The African Burial Ground: Lessons for the Morton Crania Collection
Christopher Woods is the Williams Director of the Penn Museum, a position he began April 1 st of this year. Prior to coming to Penn, he was the John A. Wilson Professor of Sumerology at the University of Chicago and Director of the Oriental Institute, one of the world’s leading centers for interdisciplinary research on Near East civilizations.
Dr. Woods served as editor-in-chief of the Journal of Near Eastern Studies from 2009-2020, and has published a wide range of scholarly books and articles, spanning such areas as Sumerian language and writing, the origin and development of writing and writing systems, and early Mesopotamian history, literature, religion, and state formation.
His work has been supported by grants from the U.S. Department of State, the National Endowment for the Humanities, and the Andrew W. Mellon Foundation, among many others. After earning a Ph.D. in Assyriology from Harvard University and a B.S. in Physics from Yale University, he was appointed to the Harvard Society of Fellows before joining the University of Chicago in 2002.
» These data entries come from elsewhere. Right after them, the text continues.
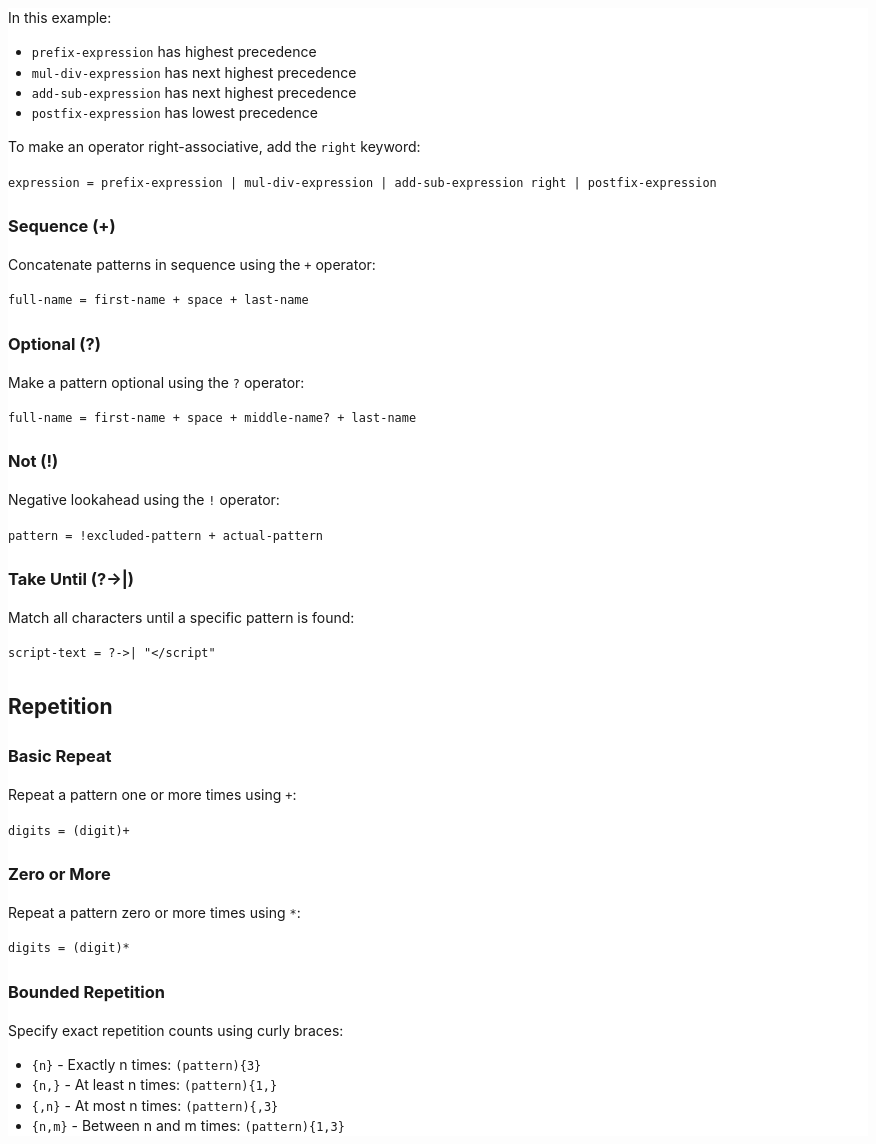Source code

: In this example:
- `prefix-expression` has highest precedence
- `mul-div-expression` has next highest precedence
- `add-sub-expression` has next highest precedence
- `postfix-expression` has lowest precedence

To make an operator right-associative, add the `right` keyword:
```
expression = prefix-expression | mul-div-expression | add-sub-expression right | postfix-expression
```

### Sequence (+)
Concatenate patterns in sequence using the `+` operator:
```
full-name = first-name + space + last-name
```

### Optional (?)
Make a pattern optional using the `?` operator:
```
full-name = first-name + space + middle-name? + last-name
```

### Not (!)
Negative lookahead using the `!` operator:
```
pattern = !excluded-pattern + actual-pattern
```

### Take Until (?->|)
Match all characters until a specific pattern is found:
```
script-text = ?->| "</script"
```

## Repetition

### Basic Repeat
Repeat a pattern one or more times using `+`:
```
digits = (digit)+
```

### Zero or More
Repeat a pattern zero or more times using `*`:
```
digits = (digit)*
```

### Bounded Repetition
Specify exact repetition counts using curly braces:
- `{n}` - Exactly n times: `(pattern){3}`
- `{n,}` - At least n times: `(pattern){1,}`
- `{,n}` - At most n times: `(pattern){,3}`
- `{n,m}` - Between n and m times: `(pattern){1,3}`
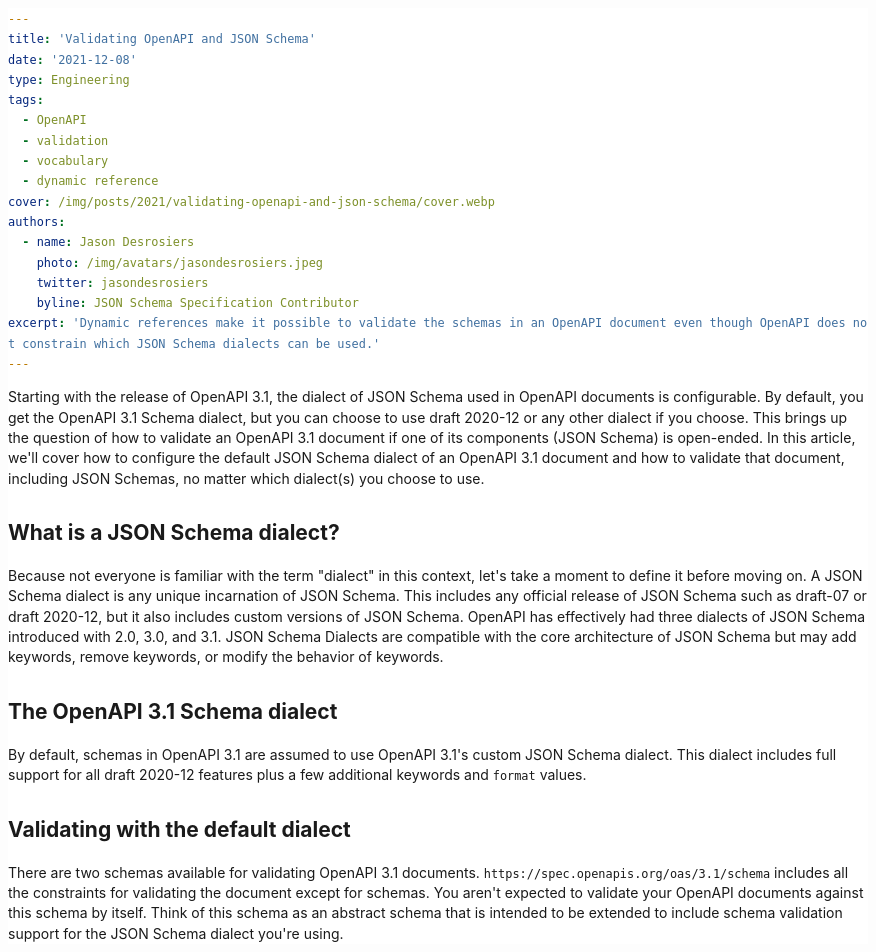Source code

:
 ```yaml
---
title: 'Validating OpenAPI and JSON Schema'
date: '2021-12-08'
type: Engineering
tags:
  - OpenAPI
  - validation
  - vocabulary
  - dynamic reference
cover: /img/posts/2021/validating-openapi-and-json-schema/cover.webp
authors:
  - name: Jason Desrosiers
    photo: /img/avatars/jasondesrosiers.jpeg
    twitter: jasondesrosiers
    byline: JSON Schema Specification Contributor
excerpt: 'Dynamic references make it possible to validate the schemas in an OpenAPI document even though OpenAPI does not constrain which JSON Schema dialects can be used.'
---
```


Starting with the release of OpenAPI 3.1, the dialect of JSON Schema used in
OpenAPI documents is configurable. By default, you get the OpenAPI 3.1 Schema
dialect, but you can choose to use draft 2020-12 or any other dialect if you
choose. This brings up the question of how to validate an OpenAPI 3.1 document
if one of its components (JSON Schema) is open-ended. In this article, we'll
cover how to configure the default JSON Schema dialect of an OpenAPI 3.1
document and how to validate that document, including JSON Schemas, no matter
which dialect(s) you choose to use.

## What is a JSON Schema dialect?

Because not everyone is familiar with the term "dialect" in this context, let's
take a moment to define it before moving on. A JSON Schema dialect is any unique
incarnation of JSON Schema. This includes any official release of JSON Schema
such as draft-07 or draft 2020-12, but it also includes custom versions of JSON
Schema. OpenAPI has effectively had three dialects of JSON Schema introduced
with 2.0, 3.0, and 3.1. JSON Schema Dialects are compatible with the core
architecture of JSON Schema but may add keywords, remove keywords, or modify the
behavior of keywords.

## The OpenAPI 3.1 Schema dialect

By default, schemas in OpenAPI 3.1 are assumed to use OpenAPI 3.1's custom JSON
Schema dialect. This dialect includes full support for all draft 2020-12
features plus a few additional keywords and `format` values.

## Validating with the default dialect

There are two schemas available for validating OpenAPI 3.1 documents.
`https://spec.openapis.org/oas/3.1/schema` includes all the constraints for
validating the document except for schemas. You aren't expected to validate your
OpenAPI documents against this schema by itself. Think of this schema as an
abstract schema that is intended to be extended to include schema validation
support for the JSON Schema dialect you're using.
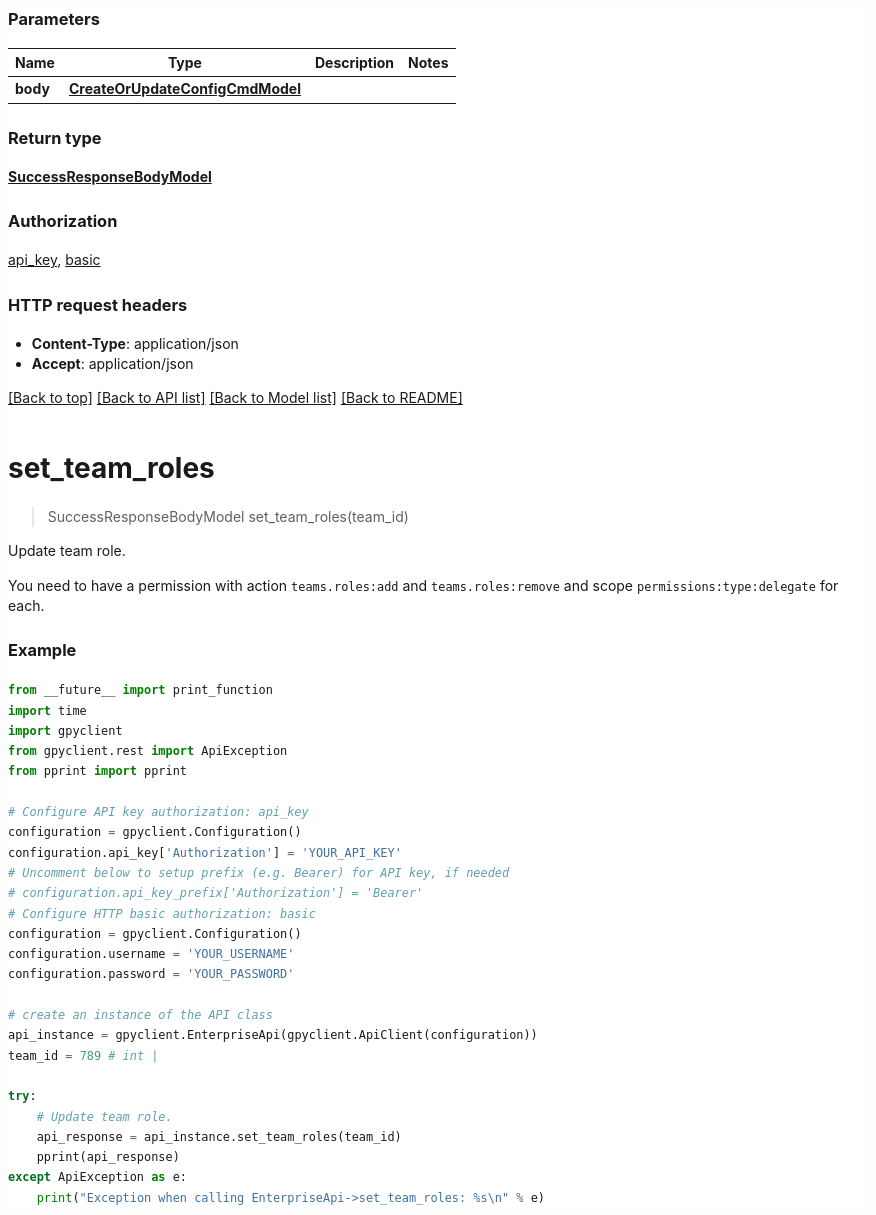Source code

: ### Parameters

Name | Type | Description  | Notes
------------- | ------------- | ------------- | -------------
 **body** | [**CreateOrUpdateConfigCmdModel**](CreateOrUpdateConfigCmdModel.md)|  | 

### Return type

[**SuccessResponseBodyModel**](SuccessResponseBodyModel.md)

### Authorization

[api_key](../README.md#api_key), [basic](../README.md#basic)

### HTTP request headers

 - **Content-Type**: application/json
 - **Accept**: application/json

[[Back to top]](#) [[Back to API list]](../README.md#documentation-for-api-endpoints) [[Back to Model list]](../README.md#documentation-for-models) [[Back to README]](../README.md)

# **set_team_roles**
> SuccessResponseBodyModel set_team_roles(team_id)

Update team role.

You need to have a permission with action `teams.roles:add` and `teams.roles:remove` and scope `permissions:type:delegate` for each.

### Example
```python
from __future__ import print_function
import time
import gpyclient
from gpyclient.rest import ApiException
from pprint import pprint

# Configure API key authorization: api_key
configuration = gpyclient.Configuration()
configuration.api_key['Authorization'] = 'YOUR_API_KEY'
# Uncomment below to setup prefix (e.g. Bearer) for API key, if needed
# configuration.api_key_prefix['Authorization'] = 'Bearer'
# Configure HTTP basic authorization: basic
configuration = gpyclient.Configuration()
configuration.username = 'YOUR_USERNAME'
configuration.password = 'YOUR_PASSWORD'

# create an instance of the API class
api_instance = gpyclient.EnterpriseApi(gpyclient.ApiClient(configuration))
team_id = 789 # int | 

try:
    # Update team role.
    api_response = api_instance.set_team_roles(team_id)
    pprint(api_response)
except ApiException as e:
    print("Exception when calling EnterpriseApi->set_team_roles: %s\n" % e)
```
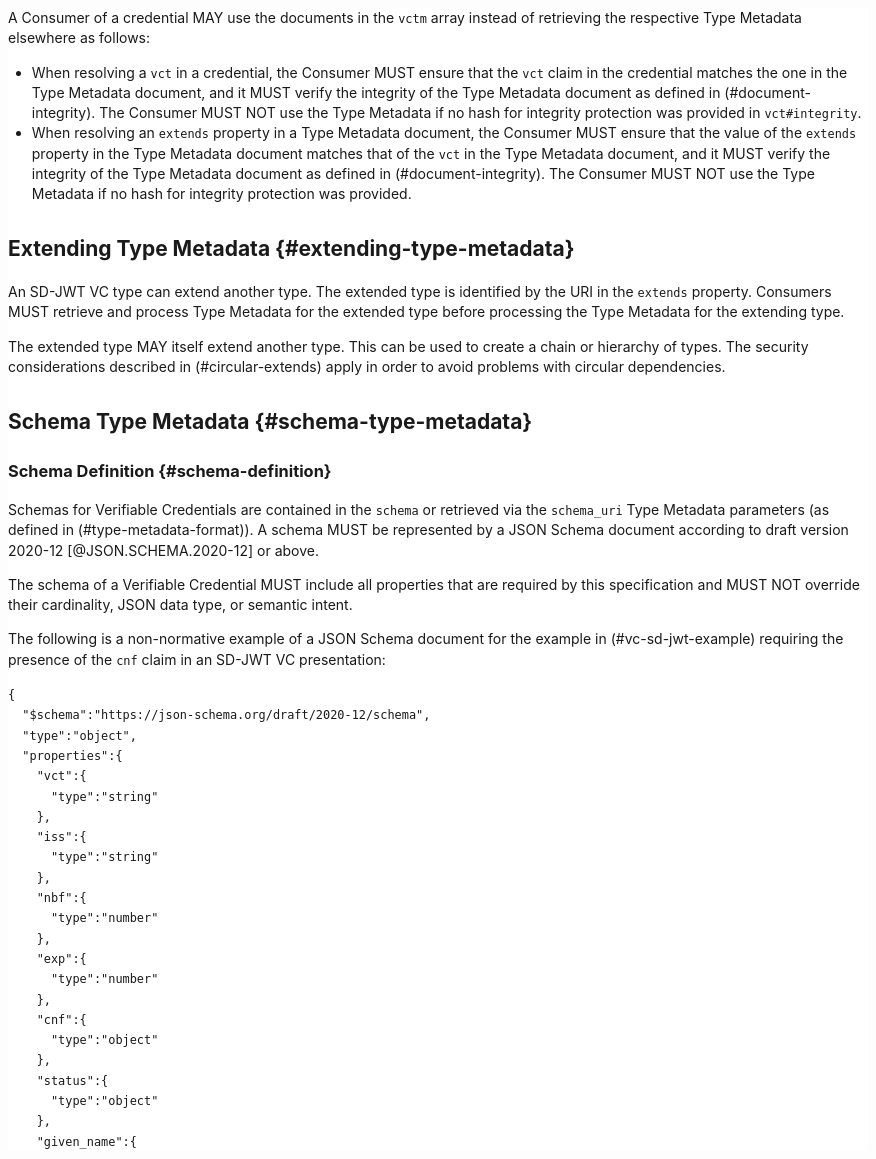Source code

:A Consumer of a credential MAY use the documents in the `vctm`
array instead of retrieving the respective Type Metadata elsewhere as follows:

 * When resolving a `vct` in a credential, the Consumer MUST ensure
   that the `vct` claim in the credential matches the one in the Type Metadata
   document, and it MUST verify the integrity of the Type Metadata document as
   defined in (#document-integrity). The Consumer MUST NOT use the Type Metadata if no hash for integrity protection was provided in `vct#integrity`.
 * When resolving an `extends` property in a Type Metadata document, the Consumer MUST ensure that the value of the `extends` property in the
   Type Metadata document matches that of the `vct` in the Type Metadata document, and it MUST verify the integrity of the Type Metadata document as defined in
   (#document-integrity). The Consumer MUST NOT use the Type Metadata if no hash for integrity protection was provided.

## Extending Type Metadata {#extending-type-metadata}

An SD-JWT VC type can extend another type. The extended type is identified by the URI in
the `extends` property. Consumers MUST retrieve and process
Type Metadata for the extended type before processing the Type Metadata for the extending
type.

The extended type MAY itself extend another type. This can be used to create a
chain or hierarchy of types. The security considerations described in
(#circular-extends) apply in order to avoid problems with circular dependencies.

## Schema Type Metadata {#schema-type-metadata}

### Schema Definition {#schema-definition}

Schemas for Verifiable Credentials are contained in the `schema` or retrieved via the `schema_uri` Type Metadata parameters (as defined in (#type-metadata-format)).
A schema MUST be represented by a JSON Schema document according to draft version 2020-12 [@JSON.SCHEMA.2020-12] or above.

The schema of a Verifiable Credential MUST include all properties that are required by this specification and MUST NOT override their cardinality, JSON data type, or semantic intent.

The following is a non-normative example of a JSON Schema document for the example in (#vc-sd-jwt-example) requiring the presence of the `cnf` claim in an SD-JWT VC presentation:

```
{
  "$schema":"https://json-schema.org/draft/2020-12/schema",
  "type":"object",
  "properties":{
    "vct":{
      "type":"string"
    },
    "iss":{
      "type":"string"
    },
    "nbf":{
      "type":"number"
    },
    "exp":{
      "type":"number"
    },
    "cnf":{
      "type":"object"
    },
    "status":{
      "type":"object"
    },
    "given_name":{
```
Michael Blakey is National Endowment for the Humanities Professor of Anthropology, Africana Studies, and American Studies and Founding Director of the Institute for Historical Biology at the College of William & Mary.
Dr. Blakey was a Key Advisor of the award-winning Race: Are We So Different exhibition of the American Anthropological Association, where he held several offices including the president of the Association of Black Anthropologists (1987- 1989) and member of the editorial board of American Anthropologist (2012-2016). Blakey represented the United States on the Council of the 4th World Archaeological Congress in Cape Town, South Africa (1999).
He is a member of the Scholarly Advisory Committee of the National Museum of African American History and Culture of the Smithsonian Institution, where he previously held the position of Research Associate in Physical Anthropology at the National Museum of Natural History (1985-1994).
He was Scientific Director of the New York African Burial Ground Project (1992-2009), the most extensive bioarchaeological project in the United States. The Manhattan site became a U.S. National Monument in 2007.
Dr. Rachel Watkins is a biocultural anthropologist with an emphasis on African American biohistory and social history, bioanthropological research practices and histories of (US) American biological anthropology.
Initially trained in skeletal biology, her work focused on looking at relationships between health, disease, and social location in people whose remains are in the W. Montague Cobb anatomical collection and interred at the New York African Burial Ground.
Current projects continue to draw on intellectual and political work tied to Cobb and his laboratory from 1932 to the present as sites for understanding science as a social practice through a Black feminist lens.
Carlina de la Cova
Dr. Carlina de la Cova is an associate professor of anthropology at the University of South Carolina. De La Cova’s research explores the biological and skeletal impact of social marginalization, incorporating methods from biological anthropology, history, sociology, cultural anthropology, public health, and medicine, and focusing on the relationship between race, culture, socioeconomic status, environment, migration, social marginalization and health.
Her current projects focus on the biological impact of the Great Migration, institutionalization, and social marginalization, as well as the social origins of anatomical collections and the social stigma of dissection.